People v. Patton

—Judgment unanimously modified as a matter of discretion in the interest of justice and as modified affirmed in accordance with the following Memorandum: We reject the contention of defendant that *988County Court improperly admitted into evidence testimony that he was in possession of $417 at the time of his arrest. That evidence was relevant to the issue whether defendant, charged with criminal possession of a controlled substance in the third degree (Penal Law § 220.16 [1]), possessed cocaine with the intent to sell it (see, People v Strunkey, 221 AD2d 387, lv denied 87 NY2d 925; People v Orta, 184 AD2d 1052, 1054-1055). Defendant’s further contention that the prosecutor improperly commented on that evidence during summation is not preserved for our review (see, CPL 470.05 [2]), and we decline to exercise our power to review the issue as a matter of discretion in the interest of justice (see, CPL 470.15 [6] [a]).

There is no merit to defendant’s contention that the court erred in failing to direct the People to disclose the identity of the confidential informant. "Although the testimony of the informant was material, defendant failed to establish any weakness in the People’s case or that the issue of identification was a close one so as to entitle him to disclosure (see, People v Pena, 37 NY2d 642; People v Goggins, 34 NY2d 163, cert denied 419 US 1012)” (People v Ingram, 217 AD2d 986, 986-987).

In our view, the sentence of 121/2 to 25 years imposed upon defendant’s conviction of criminal sale of a controlled substance in the third degree and criminal possession of a controlled substance in the third degree is unduly harsh.
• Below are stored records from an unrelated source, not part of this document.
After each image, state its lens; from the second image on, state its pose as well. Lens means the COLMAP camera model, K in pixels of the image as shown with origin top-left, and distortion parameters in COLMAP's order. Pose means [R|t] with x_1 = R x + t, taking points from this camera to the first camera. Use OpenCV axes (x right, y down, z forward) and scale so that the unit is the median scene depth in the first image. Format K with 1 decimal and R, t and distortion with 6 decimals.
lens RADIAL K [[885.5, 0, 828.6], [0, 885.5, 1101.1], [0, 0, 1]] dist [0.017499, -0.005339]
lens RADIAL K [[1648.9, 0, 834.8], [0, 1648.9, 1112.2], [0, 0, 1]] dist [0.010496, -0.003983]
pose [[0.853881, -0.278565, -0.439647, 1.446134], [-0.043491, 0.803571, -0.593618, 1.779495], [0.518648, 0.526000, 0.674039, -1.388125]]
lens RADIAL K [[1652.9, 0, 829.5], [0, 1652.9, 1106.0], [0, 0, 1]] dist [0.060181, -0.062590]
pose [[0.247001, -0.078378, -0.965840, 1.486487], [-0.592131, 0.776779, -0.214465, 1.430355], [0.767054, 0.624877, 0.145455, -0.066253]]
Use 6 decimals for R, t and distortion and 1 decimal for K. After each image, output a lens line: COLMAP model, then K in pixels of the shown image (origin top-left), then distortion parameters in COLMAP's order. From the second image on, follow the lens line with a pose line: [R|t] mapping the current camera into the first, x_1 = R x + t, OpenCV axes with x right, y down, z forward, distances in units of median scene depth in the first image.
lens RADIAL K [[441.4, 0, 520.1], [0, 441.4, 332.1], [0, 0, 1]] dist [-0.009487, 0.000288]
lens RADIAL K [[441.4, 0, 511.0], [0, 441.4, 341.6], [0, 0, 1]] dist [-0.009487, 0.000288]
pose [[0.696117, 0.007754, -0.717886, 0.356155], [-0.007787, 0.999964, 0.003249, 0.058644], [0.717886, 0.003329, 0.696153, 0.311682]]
We therefore as a matter of discretion in the interest of justice reduce defendant’s sentence on counts one and two of the indictment to concurrent indeterminate terms of incarceration of 41/2 to 9 years. (Appeal from Judgment of Oneida County Court, Merrell, J.—Criminal Sale Controlled Substance, 3rd Degree.) Present—Denman, P. J., Green, Pine, Callahan and Boehm, JJ.